## EXERCISE AIM
Every line from the first one in the data below through the line holding "2. Other Curriculum" is to be written out exactly, with the pictures omitted.

### DATA SHOWN

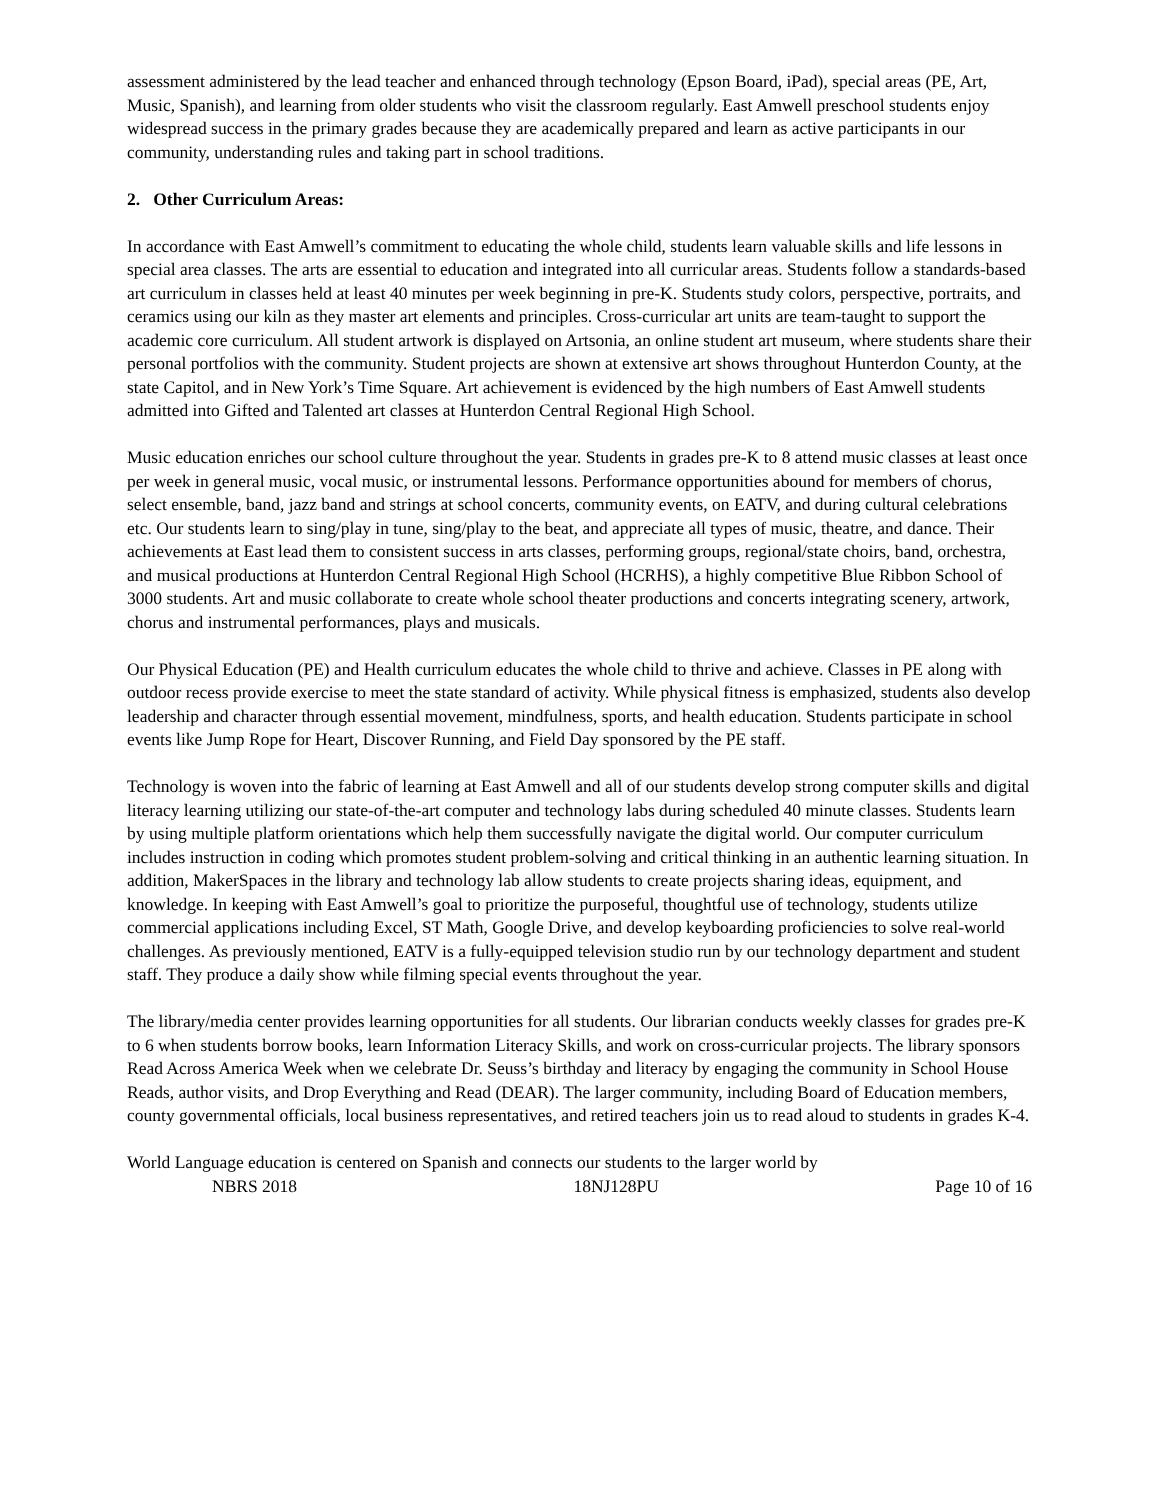assessment administered by the lead teacher and enhanced through technology (Epson Board, iPad), special areas (PE, Art, Music, Spanish), and learning from older students who visit the classroom regularly. East Amwell preschool students enjoy widespread success in the primary grades because they are academically prepared and learn as active participants in our community, understanding rules and taking part in school traditions.
2. Other Curriculum Areas:
In accordance with East Amwell’s commitment to educating the whole child, students learn valuable skills and life lessons in special area classes. The arts are essential to education and integrated into all curricular areas. Students follow a standards-based art curriculum in classes held at least 40 minutes per week beginning in pre-K. Students study colors, perspective, portraits, and ceramics using our kiln as they master art elements and principles. Cross-curricular art units are team-taught to support the academic core curriculum. All student artwork is displayed on Artsonia, an online student art museum, where students share their personal portfolios with the community. Student projects are shown at extensive art shows throughout Hunterdon County, at the state Capitol, and in New York’s Time Square. Art achievement is evidenced by the high numbers of East Amwell students admitted into Gifted and Talented art classes at Hunterdon Central Regional High School.
Music education enriches our school culture throughout the year. Students in grades pre-K to 8 attend music classes at least once per week in general music, vocal music, or instrumental lessons. Performance opportunities abound for members of chorus, select ensemble, band, jazz band and strings at school concerts, community events, on EATV, and during cultural celebrations etc. Our students learn to sing/play in tune, sing/play to the beat, and appreciate all types of music, theatre, and dance. Their achievements at East lead them to consistent success in arts classes, performing groups, regional/state choirs, band, orchestra, and musical productions at Hunterdon Central Regional High School (HCRHS), a highly competitive Blue Ribbon School of 3000 students. Art and music collaborate to create whole school theater productions and concerts integrating scenery, artwork, chorus and instrumental performances, plays and musicals.
Our Physical Education (PE) and Health curriculum educates the whole child to thrive and achieve. Classes in PE along with outdoor recess provide exercise to meet the state standard of activity. While physical fitness is emphasized, students also develop leadership and character through essential movement, mindfulness, sports, and health education. Students participate in school events like Jump Rope for Heart, Discover Running, and Field Day sponsored by the PE staff.
Technology is woven into the fabric of learning at East Amwell and all of our students develop strong computer skills and digital literacy learning utilizing our state-of-the-art computer and technology labs during scheduled 40 minute classes. Students learn by using multiple platform orientations which help them successfully navigate the digital world. Our computer curriculum includes instruction in coding which promotes student problem-solving and critical thinking in an authentic learning situation. In addition, MakerSpaces in the library and technology lab allow students to create projects sharing ideas, equipment, and knowledge. In keeping with East Amwell’s goal to prioritize the purposeful, thoughtful use of technology, students utilize commercial applications including Excel, ST Math, Google Drive, and develop keyboarding proficiencies to solve real-world challenges. As previously mentioned, EATV is a fully-equipped television studio run by our technology department and student staff. They produce a daily show while filming special events throughout the year.
The library/media center provides learning opportunities for all students. Our librarian conducts weekly classes for grades pre-K to 6 when students borrow books, learn Information Literacy Skills, and work on cross-curricular projects. The library sponsors Read Across America Week when we celebrate Dr. Seuss’s birthday and literacy by engaging the community in School House Reads, author visits, and Drop Everything and Read (DEAR). The larger community, including Board of Education members, county governmental officials, local business representatives, and retired teachers join us to read aloud to students in grades K-4.
World Language education is centered on Spanish and connects our students to the larger world by
NBRS 2018 18NJ128PU Page 10 of 16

######

## ANSWER SECTION
assessment administered by the lead teacher and enhanced through technology (Epson Board, iPad), special areas (PE, Art, Music, Spanish), and learning from older students who visit the classroom regularly. East Amwell preschool students enjoy widespread success in the primary grades because they are academically prepared and learn as active participants in our community, understanding rules and taking part in school traditions.
2. Other Curriculum Areas:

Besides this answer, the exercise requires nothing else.